WHAT NEEDS TO BE DONE
Can you copy out the data exactly? Leave the images out.

Source data:
BEGIN

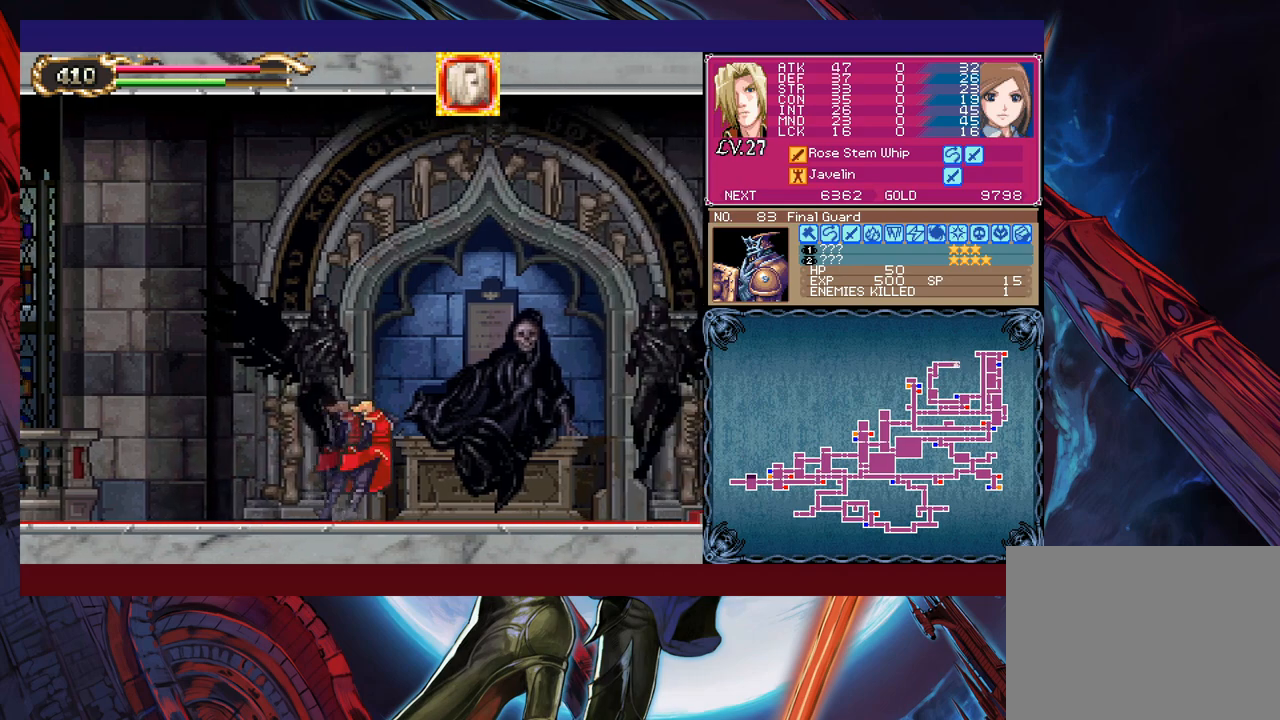
{"buttons": [], "left_stick": "center", "events": [[150, "Y", "down"], [150, "left_stick", "left"], [167, "B", "down"], [167, "Y", "up"], [217, "B", "up"], [217, "left_stick", "down-right"], [417, "left_stick", "left"], [500, "left_stick", "center"]]}
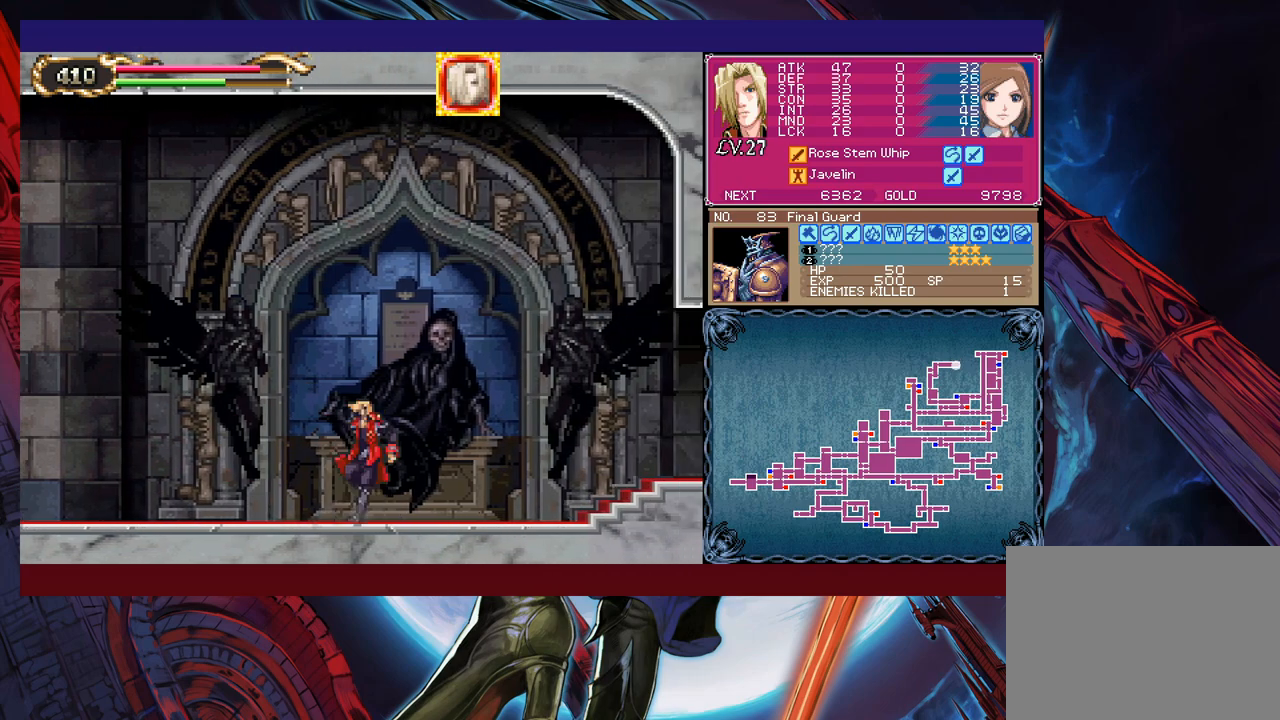
{"buttons": [], "left_stick": "down-right", "events": [[17, "left_stick", "right"], [267, "left_stick", "left"], [300, "Y", "down"], [317, "B", "down"], [317, "Y", "up"], [367, "B", "up"], [367, "left_stick", "down-right"]]}
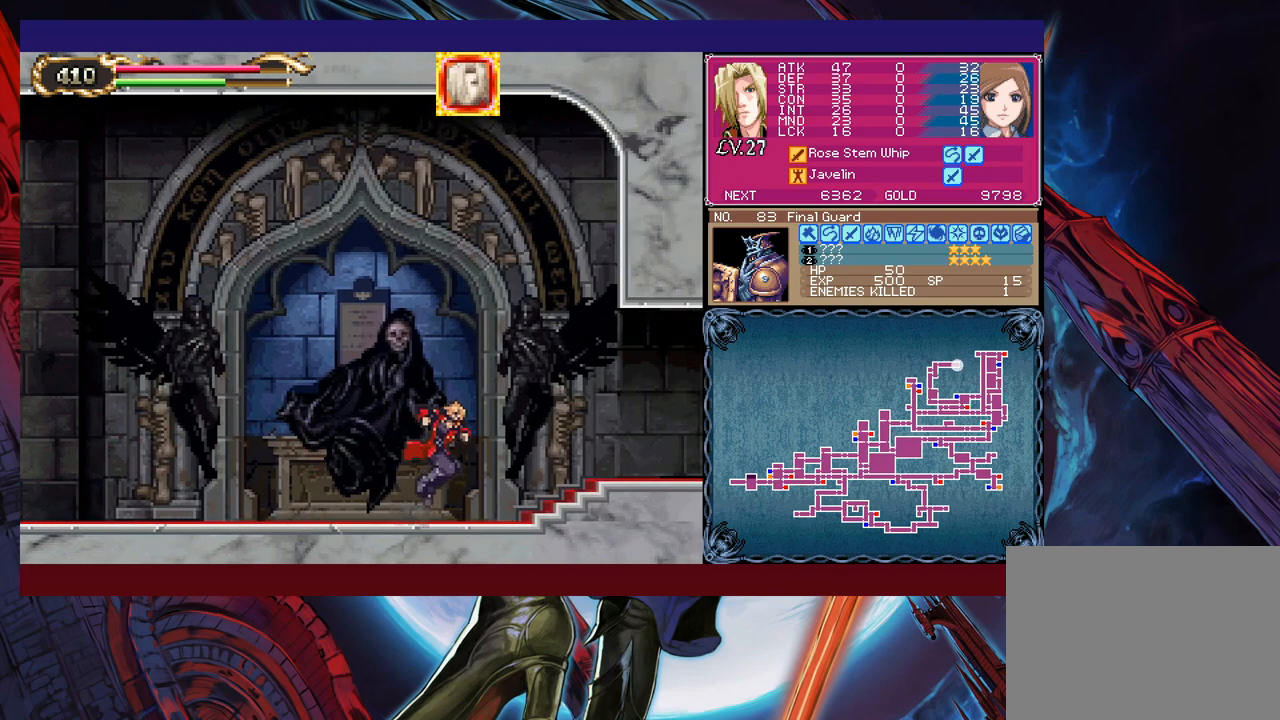
{"buttons": [], "left_stick": "right", "events": [[67, "left_stick", "left"], [100, "Y", "down"], [117, "B", "down"], [117, "Y", "up"], [167, "B", "up"], [167, "left_stick", "down-right"], [367, "Y", "down"], [367, "left_stick", "left"], [417, "Y", "up"], [450, "left_stick", "right"]]}
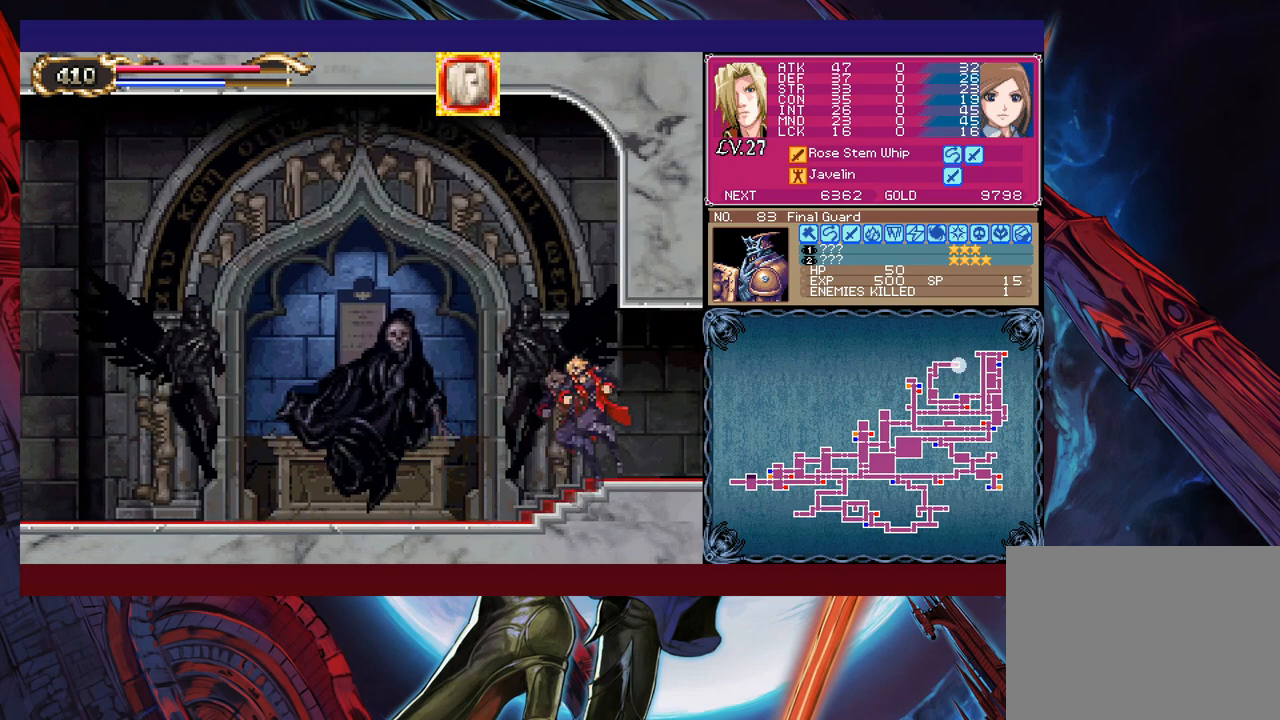
{"buttons": [], "left_stick": "right", "events": [[117, "Y", "down"], [117, "left_stick", "left"], [167, "B", "down"], [167, "Y", "up"], [200, "B", "up"], [200, "left_stick", "right"]]}
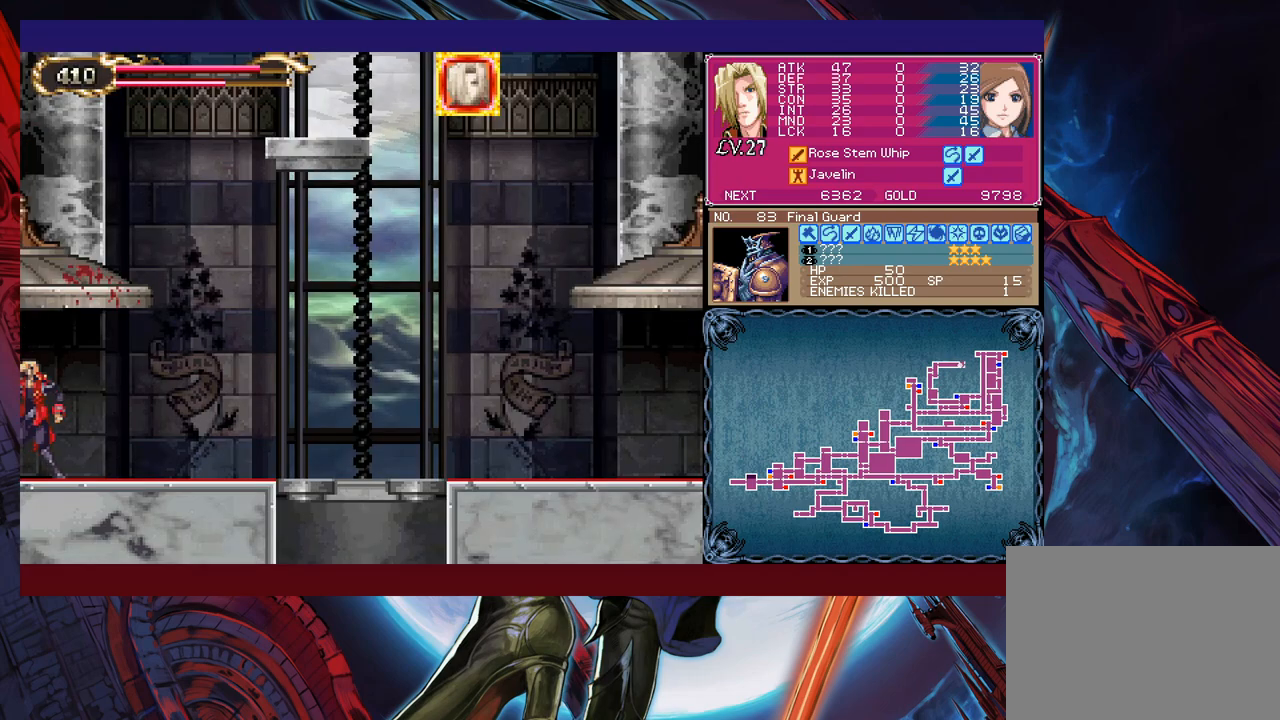
{"buttons": [], "left_stick": "down-right", "events": [[17, "left_stick", "left"], [50, "Y", "down"], [67, "B", "down"], [67, "Y", "up"], [100, "B", "up"], [117, "left_stick", "right"], [317, "left_stick", "left"], [350, "Y", "down"], [367, "B", "down"], [367, "Y", "up"], [417, "B", "up"], [417, "left_stick", "down-right"]]}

END

COMPLETED TASK
{"buttons": [], "left_stick": "center", "events": [[150, "Y", "down"], [150, "left_stick", "left"], [167, "B", "down"], [167, "Y", "up"], [217, "B", "up"], [217, "left_stick", "down-right"], [417, "left_stick", "left"], [500, "left_stick", "center"]]}
{"buttons": [], "left_stick": "down-right", "events": [[17, "left_stick", "right"], [267, "left_stick", "left"], [300, "Y", "down"], [317, "B", "down"], [317, "Y", "up"], [367, "B", "up"], [367, "left_stick", "down-right"]]}
{"buttons": [], "left_stick": "right", "events": [[67, "left_stick", "left"], [100, "Y", "down"], [117, "B", "down"], [117, "Y", "up"], [167, "B", "up"], [167, "left_stick", "down-right"], [367, "Y", "down"], [367, "left_stick", "left"], [417, "Y", "up"], [450, "left_stick", "right"]]}
{"buttons": [], "left_stick": "right", "events": [[117, "Y", "down"], [117, "left_stick", "left"], [167, "B", "down"], [167, "Y", "up"], [200, "B", "up"], [200, "left_stick", "right"]]}
{"buttons": [], "left_stick": "down-right", "events": [[17, "left_stick", "left"], [50, "Y", "down"], [67, "B", "down"], [67, "Y", "up"], [100, "B", "up"], [117, "left_stick", "right"], [317, "left_stick", "left"], [350, "Y", "down"], [367, "B", "down"], [367, "Y", "up"], [417, "B", "up"], [417, "left_stick", "down-right"]]}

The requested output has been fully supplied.